▸ **PROBLEM DESCRIPTION**
According to the text on the Section 368 energy corridors, on what date was the Energy Policy Act of 2005 enacted?

▸ **EXTRACT**

This website is the online center for public information for the designated Section 368 Energy Corridors.

Announcements
Section 368 Energy Corridors Final Report Released

The U.S. Bureau of Land Management (BLM), the U.S. Forest Service (USFS), and the U.S. Department of Energy (DOE) have released the Final Report regarding energy placement on Federal lands across Arizona, California, Colorado, Idaho, Montana, Nevada, New Mexico, Oregon, Utah, Washington, and Wyoming. The findings in the Final Report have been identified after a robust and collaborative, multi-year review of the Section 368 energy corridors and in consideration of comments received on the Region 1, Regions 2 and 3, and Regions 4, 5, and 6 reports. The Final Report provides:

  • Recommendations for revisions, deletions and additions to Section 368 energy corridors;
  • A suggested framework for BLM and USFS planners to use when performing additional analyses of Section 368 energy corridors during future land use planning; and
  • Recommendations for revisions, deletions and additions to interagency operating procedures (IOPs) to minimize resource concerns and improve corridor utility.

Background

Section 368 of the Energy Policy Act of 2005 (the Act), Public Law 109-58 (H.R. 6), enacted August 8, 2005, directed the Secretaries of Agriculture, Commerce, Defense, Energy, and the Interior to designate under their respective authorities corridors on federal land in 11 Western States (Arizona, California, Colorado, Idaho, Montana, Nevada, New Mexico, Oregon, Utah, Washington, and Wyoming) for oil, gas, and hydrogen pipelines and electricity transmission and distribution facilities (energy corridors).

The Bureau of Land Management (BLM), U.S. Department of Energy (DOE), U.S. Forest Service (USFS), U.S. Department of Defense (DoD), and the U.S. Fish and Wildlife Service (USFWS) issued a Draft Programmatic Environmental Impact Statement (PEIS) on November 16, 2007 and a Final PEIS on November 20, 2008 that evaluated issues associated with the designation of energy corridors on federal lands in eleven Western states. The PEIS identified potential corridors; evaluated effects of potential future development within designated corridors; identified mitigation measures for such effects; and developed Interagency Operating Procedures (IOPs) applicable to planning, construction, operation, and decommissioning of future projects within the corridors.

▸ **DATA EXTRACT**
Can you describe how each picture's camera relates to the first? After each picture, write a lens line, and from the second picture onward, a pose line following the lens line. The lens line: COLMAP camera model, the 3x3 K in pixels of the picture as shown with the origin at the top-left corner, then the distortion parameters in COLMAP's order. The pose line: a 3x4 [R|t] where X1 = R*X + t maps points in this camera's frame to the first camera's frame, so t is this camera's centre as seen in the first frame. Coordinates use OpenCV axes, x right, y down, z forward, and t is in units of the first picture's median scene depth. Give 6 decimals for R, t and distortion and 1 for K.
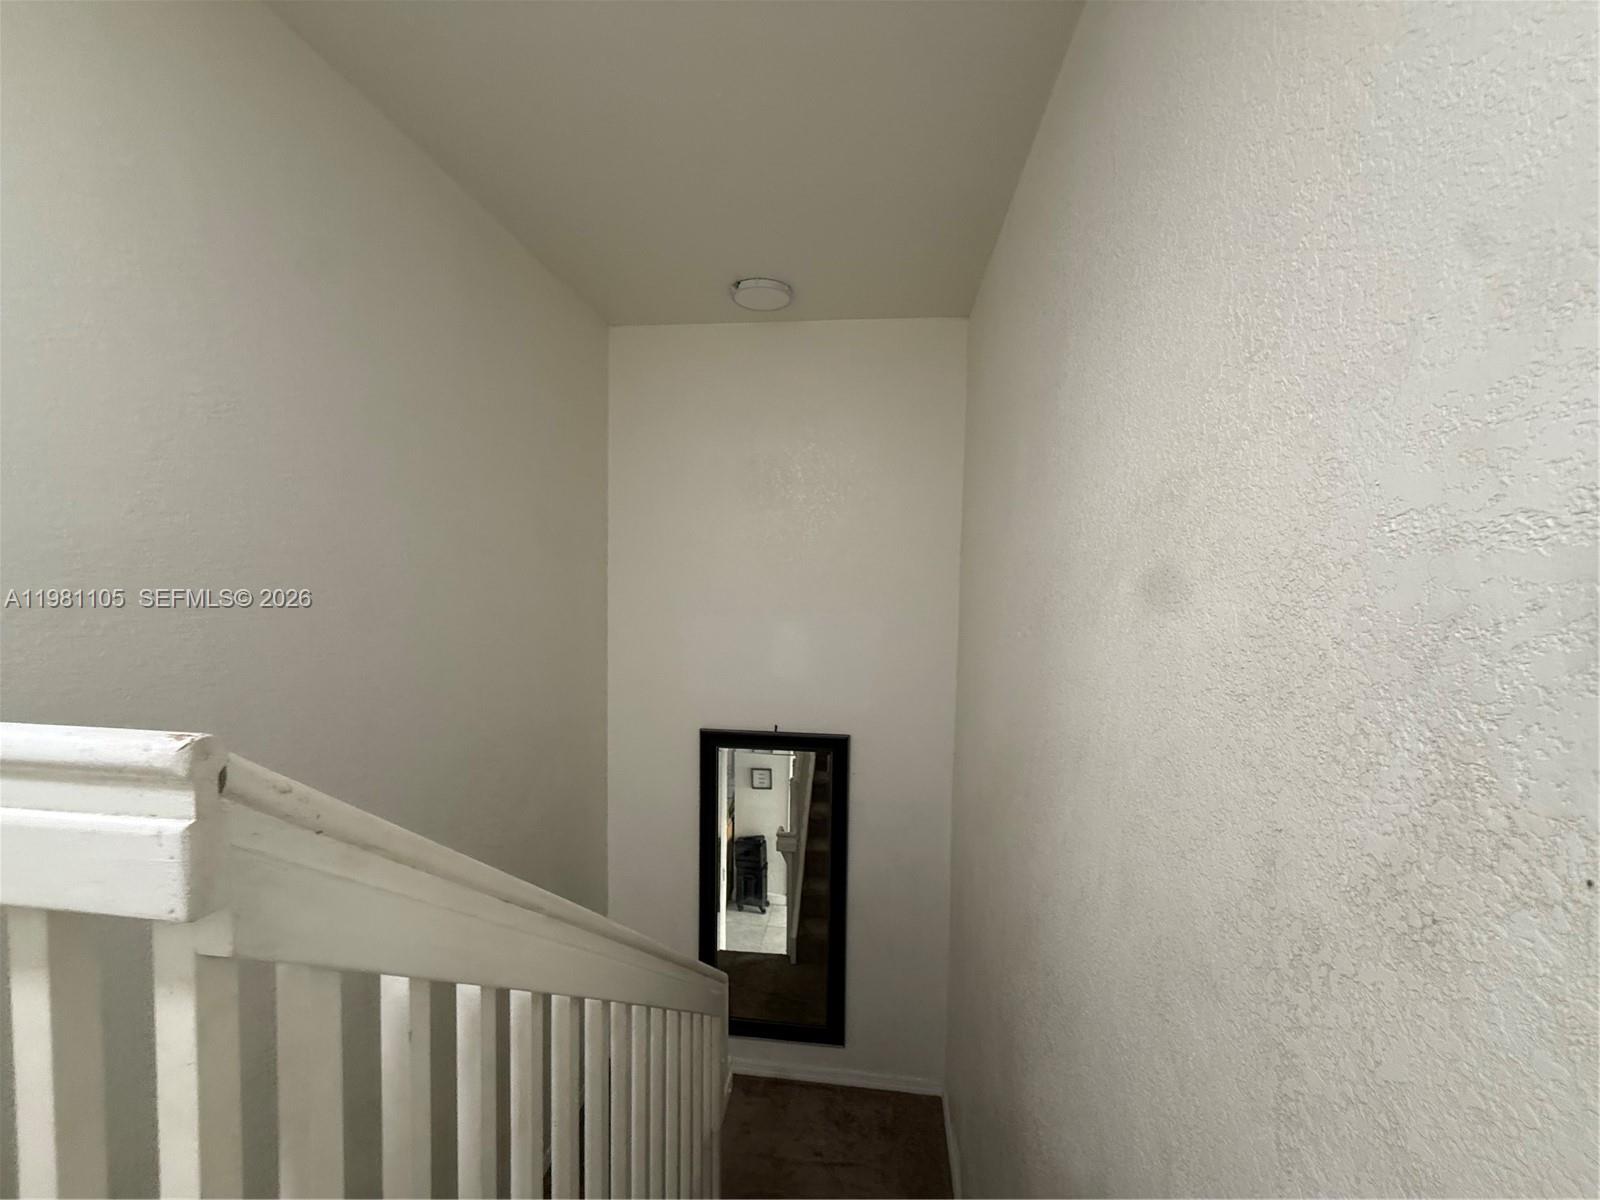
lens RADIAL K [[643.3, 0, 798.9], [0, 643.3, 599.9], [0, 0, 1]] dist [-0.000311, -0.000268]
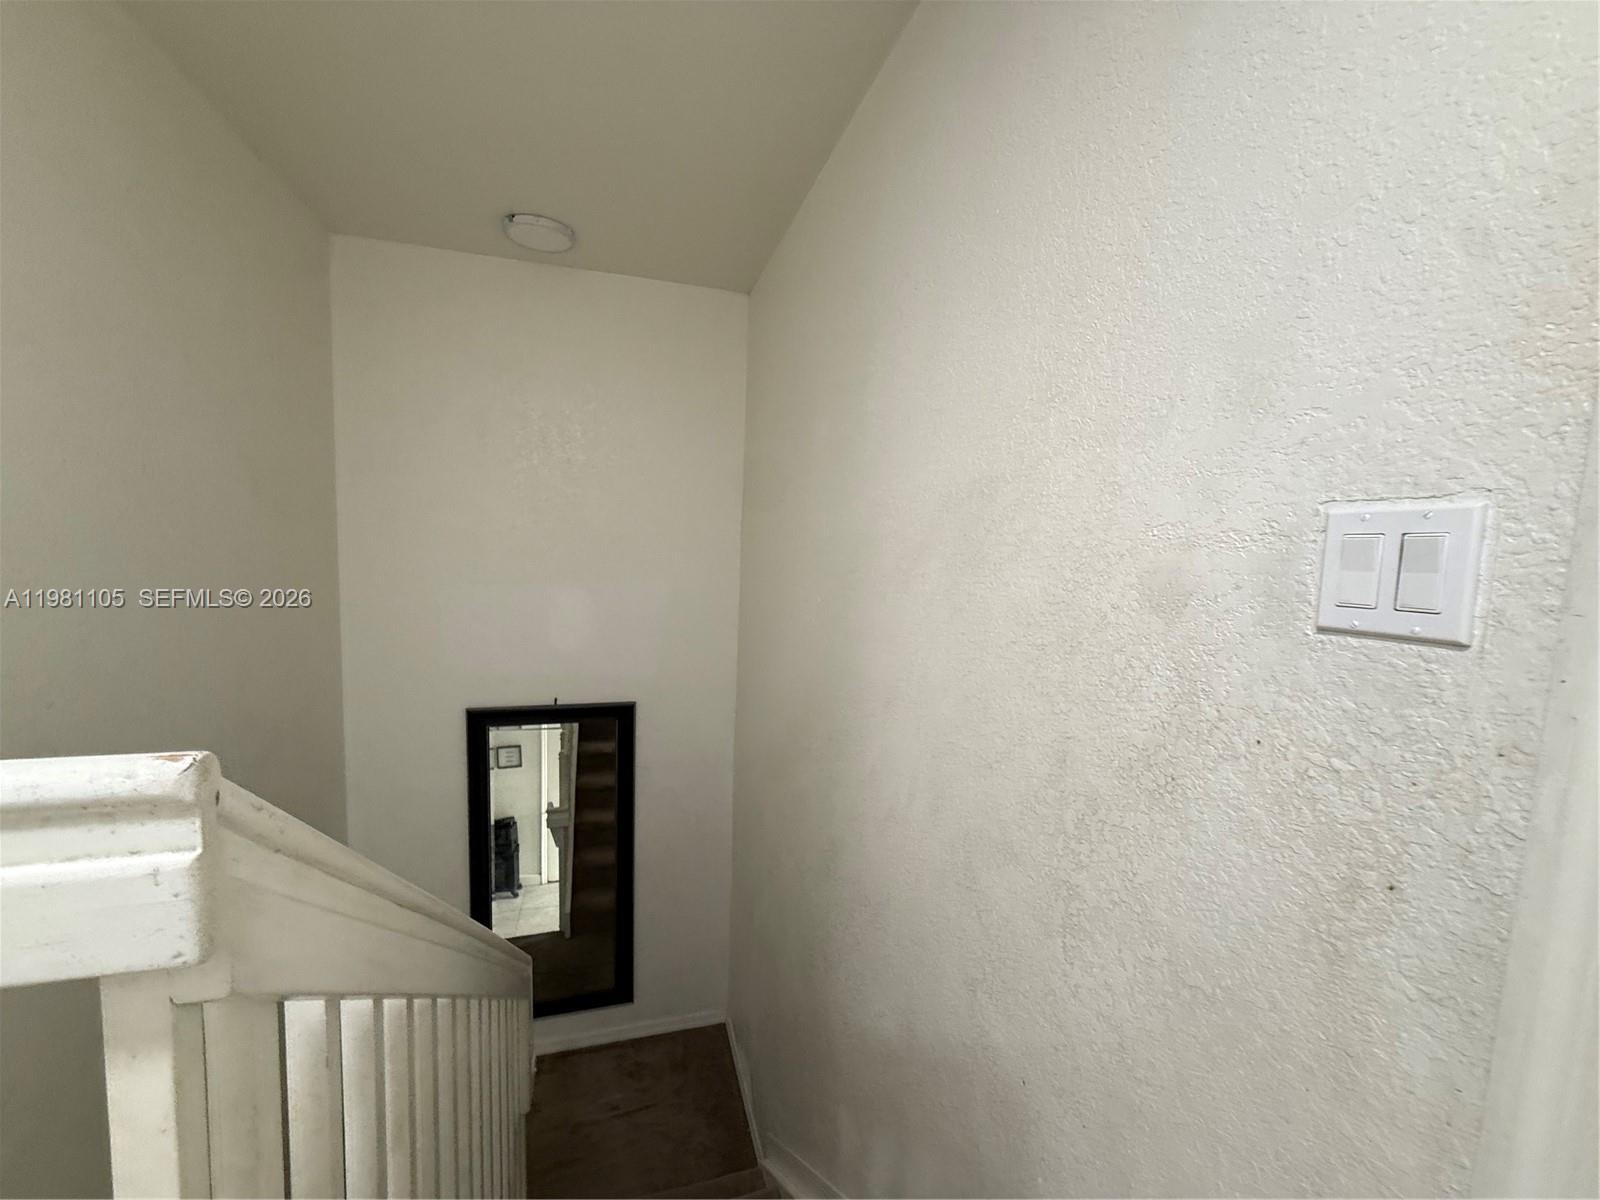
lens RADIAL K [[643.3, 0, 802.9], [0, 643.3, 601.0], [0, 0, 1]] dist [-0.000311, -0.000268]
pose [[0.919863, -0.022609, 0.391589, -0.359460], [-0.000791, 0.998228, 0.059494, -0.032683], [-0.392240, -0.055036, 0.918215, -0.072551]]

▸ **SOLVED PROBLEM**
August 8, 2005.